§ Texte présenté:
──────
Revue de presse

H. Peña-Ruiz : "La laïcité n’a rien d’ambigu" (lepoint.fr , 25 jan. 16)

Henri Peña-Ruiz, philosophe, auteur de "Dictionnaire amoureux de la laïcité" (Plon). 25 janvier 2016

"Alors que deux conceptions s’affrontent, divisant l’Observatoire de la laïcité lui-même, le philosophe Henri Peña-Ruiz tient à simplifier le débat.

Le Point.fr : La laïcité est devenue un principe à géométrie variable. Que dit exactement la loi de 1905 ?

Henri Peña-Ruiz : La laïcité n’a rien d’ambigu. Elle se définit très simplement par trois principes indissociables : la liberté de conscience – un croyant est libre de croire en Dieu, mais il n’engage que lui dans cette croyance ; un athée est libre de nier l’existence de Dieu et de n’affirmer qu’un humanisme athée, mais il n’engage que lui dans cette affirmation – l’égalité de droit sans distinction de conviction spirituelle et l’union des croyants divers, des athées et des agnostiques dans la participation à une sphère publique uniquement dévolue à l’intérêt général. Le bien commun, la res publica, nous permet de dépasser les communautarismes, de nous retrouver dans une sphère publique qui, dans sa neutralité et son indépendance par rapport à toute conviction particulière, permet de fonder la vie commune sur ces trois principes. À partir de là, la laïcité, c’est le principe qui unit tout le peuple (laos, en grec). Son étymologie renvoie à l’unité indivisible de la population, l’union du peuple, sans nier les différences, mais en invitant à considérer au contraire qu’en amont des différences, nous sommes tous des êtres humains, dotés de droits et de devoirs. Liberté, égalité, universalité de la puissance publique : voilà le triptyque qui définit la laïcité.
──────
§ Consigne 1: Recopiez à l'identique les lignes fournies, de la toute première jusqu'à celle qui contient "Olaszországban Morneseben (Alexandria) 1872.", cette dernière comprise.

§ Lignes à traiter:
──────
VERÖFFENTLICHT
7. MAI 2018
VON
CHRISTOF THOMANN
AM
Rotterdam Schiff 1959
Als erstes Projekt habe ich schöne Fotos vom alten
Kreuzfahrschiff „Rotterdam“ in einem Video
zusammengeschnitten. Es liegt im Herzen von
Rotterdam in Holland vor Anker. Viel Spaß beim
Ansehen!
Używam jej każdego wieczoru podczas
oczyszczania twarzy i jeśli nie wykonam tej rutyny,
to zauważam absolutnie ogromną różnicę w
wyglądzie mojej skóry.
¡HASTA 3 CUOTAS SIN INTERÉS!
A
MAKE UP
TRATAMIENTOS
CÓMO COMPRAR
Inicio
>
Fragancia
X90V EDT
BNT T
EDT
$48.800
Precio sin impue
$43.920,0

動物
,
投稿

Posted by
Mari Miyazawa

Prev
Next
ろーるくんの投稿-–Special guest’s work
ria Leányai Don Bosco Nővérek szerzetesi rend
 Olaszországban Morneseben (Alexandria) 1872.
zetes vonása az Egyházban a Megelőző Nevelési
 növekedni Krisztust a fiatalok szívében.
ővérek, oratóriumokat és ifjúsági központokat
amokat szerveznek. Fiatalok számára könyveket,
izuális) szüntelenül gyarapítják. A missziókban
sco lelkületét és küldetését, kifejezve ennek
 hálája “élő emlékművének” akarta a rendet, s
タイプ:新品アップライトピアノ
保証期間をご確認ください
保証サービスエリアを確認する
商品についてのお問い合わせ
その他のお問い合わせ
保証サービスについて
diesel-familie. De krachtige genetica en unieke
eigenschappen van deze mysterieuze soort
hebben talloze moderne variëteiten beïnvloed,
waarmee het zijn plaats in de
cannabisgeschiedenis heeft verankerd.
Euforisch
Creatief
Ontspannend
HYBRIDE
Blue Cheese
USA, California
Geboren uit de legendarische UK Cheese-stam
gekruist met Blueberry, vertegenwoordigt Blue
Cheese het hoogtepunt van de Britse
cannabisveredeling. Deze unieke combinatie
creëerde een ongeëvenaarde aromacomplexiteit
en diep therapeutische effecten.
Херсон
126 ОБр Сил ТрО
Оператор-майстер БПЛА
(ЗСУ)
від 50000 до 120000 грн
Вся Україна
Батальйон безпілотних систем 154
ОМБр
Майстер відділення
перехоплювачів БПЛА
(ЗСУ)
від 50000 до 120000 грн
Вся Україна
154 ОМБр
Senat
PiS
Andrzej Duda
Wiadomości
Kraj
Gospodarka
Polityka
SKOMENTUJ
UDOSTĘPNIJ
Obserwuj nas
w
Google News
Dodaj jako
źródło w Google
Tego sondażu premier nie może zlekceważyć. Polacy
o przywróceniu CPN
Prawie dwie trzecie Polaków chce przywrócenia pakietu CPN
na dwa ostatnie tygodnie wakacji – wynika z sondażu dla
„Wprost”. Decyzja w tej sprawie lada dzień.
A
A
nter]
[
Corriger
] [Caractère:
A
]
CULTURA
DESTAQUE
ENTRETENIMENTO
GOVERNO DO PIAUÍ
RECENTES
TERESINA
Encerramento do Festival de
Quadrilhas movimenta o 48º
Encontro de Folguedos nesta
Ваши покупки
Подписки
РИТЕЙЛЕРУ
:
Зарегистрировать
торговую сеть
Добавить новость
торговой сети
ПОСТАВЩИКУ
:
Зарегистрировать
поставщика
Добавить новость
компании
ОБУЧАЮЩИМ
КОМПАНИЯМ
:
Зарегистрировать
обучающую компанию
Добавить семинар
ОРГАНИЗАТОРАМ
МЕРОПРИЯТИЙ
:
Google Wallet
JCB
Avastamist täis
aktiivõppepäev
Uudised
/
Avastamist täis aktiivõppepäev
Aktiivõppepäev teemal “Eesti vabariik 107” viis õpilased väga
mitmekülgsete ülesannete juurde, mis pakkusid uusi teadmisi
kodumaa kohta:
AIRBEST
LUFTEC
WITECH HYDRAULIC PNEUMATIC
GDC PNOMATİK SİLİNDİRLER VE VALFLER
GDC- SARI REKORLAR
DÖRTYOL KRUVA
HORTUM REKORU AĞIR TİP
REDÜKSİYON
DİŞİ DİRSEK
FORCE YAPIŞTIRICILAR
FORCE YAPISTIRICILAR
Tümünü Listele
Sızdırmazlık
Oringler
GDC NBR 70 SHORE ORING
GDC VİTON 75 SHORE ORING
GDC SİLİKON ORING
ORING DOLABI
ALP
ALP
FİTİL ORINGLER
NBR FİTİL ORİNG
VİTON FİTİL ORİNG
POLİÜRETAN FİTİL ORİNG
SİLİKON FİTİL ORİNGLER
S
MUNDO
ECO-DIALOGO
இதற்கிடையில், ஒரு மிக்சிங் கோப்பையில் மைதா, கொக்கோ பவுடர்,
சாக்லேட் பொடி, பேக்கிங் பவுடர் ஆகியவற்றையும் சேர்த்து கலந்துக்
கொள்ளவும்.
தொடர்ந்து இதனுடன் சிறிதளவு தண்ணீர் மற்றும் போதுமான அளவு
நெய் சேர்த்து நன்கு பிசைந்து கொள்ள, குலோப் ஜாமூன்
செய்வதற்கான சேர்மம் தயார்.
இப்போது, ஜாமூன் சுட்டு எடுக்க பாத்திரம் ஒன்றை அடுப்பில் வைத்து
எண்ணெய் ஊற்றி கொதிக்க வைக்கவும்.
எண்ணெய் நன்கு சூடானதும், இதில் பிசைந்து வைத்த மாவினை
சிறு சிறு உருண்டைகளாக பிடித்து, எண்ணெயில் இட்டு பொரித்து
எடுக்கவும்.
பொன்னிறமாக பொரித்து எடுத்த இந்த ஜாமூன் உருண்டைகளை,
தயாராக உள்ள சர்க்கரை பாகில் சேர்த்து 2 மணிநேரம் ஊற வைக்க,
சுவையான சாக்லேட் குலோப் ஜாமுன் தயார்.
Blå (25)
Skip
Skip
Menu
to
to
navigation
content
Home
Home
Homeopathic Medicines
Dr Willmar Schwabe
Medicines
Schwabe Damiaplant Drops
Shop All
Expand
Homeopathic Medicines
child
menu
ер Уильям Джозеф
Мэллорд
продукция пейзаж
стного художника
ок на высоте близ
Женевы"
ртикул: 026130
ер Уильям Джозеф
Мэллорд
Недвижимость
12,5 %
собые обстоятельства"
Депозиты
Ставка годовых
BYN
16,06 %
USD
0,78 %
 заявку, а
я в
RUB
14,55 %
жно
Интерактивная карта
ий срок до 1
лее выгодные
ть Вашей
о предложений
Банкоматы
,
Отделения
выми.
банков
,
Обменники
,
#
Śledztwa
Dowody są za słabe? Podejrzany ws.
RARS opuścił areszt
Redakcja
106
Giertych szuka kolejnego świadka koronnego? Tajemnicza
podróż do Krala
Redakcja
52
──────
§ Consigne 2: Dans l'entretien sur la laïcité, traduisez en anglais la phrase « Liberté, égalité, universalité de la puissance publique : voilà le triptyque qui définit la laïcité. »

§ Résultat obtenu 1:
VERÖFFENTLICHT
7. MAI 2018
VON
CHRISTOF THOMANN
AM
Rotterdam Schiff 1959
Als erstes Projekt habe ich schöne Fotos vom alten
Kreuzfahrschiff „Rotterdam“ in einem Video
zusammengeschnitten. Es liegt im Herzen von
Rotterdam in Holland vor Anker. Viel Spaß beim
Ansehen!
Używam jej każdego wieczoru podczas
oczyszczania twarzy i jeśli nie wykonam tej rutyny,
to zauważam absolutnie ogromną różnicę w
wyglądzie mojej skóry.
¡HASTA 3 CUOTAS SIN INTERÉS!
A
MAKE UP
TRATAMIENTOS
CÓMO COMPRAR
Inicio
>
Fragancia
X90V EDT
BNT T
EDT
$48.800
Precio sin impue
$43.920,0

動物
,
投稿

Posted by
Mari Miyazawa

Prev
Next
ろーるくんの投稿-–Special guest’s work
ria Leányai Don Bosco Nővérek szerzetesi rend
 Olaszországban Morneseben (Alexandria) 1872.

§ Résultat obtenu 2: Liberty, equality, universality of public authority: that is the triptych that defines secularism.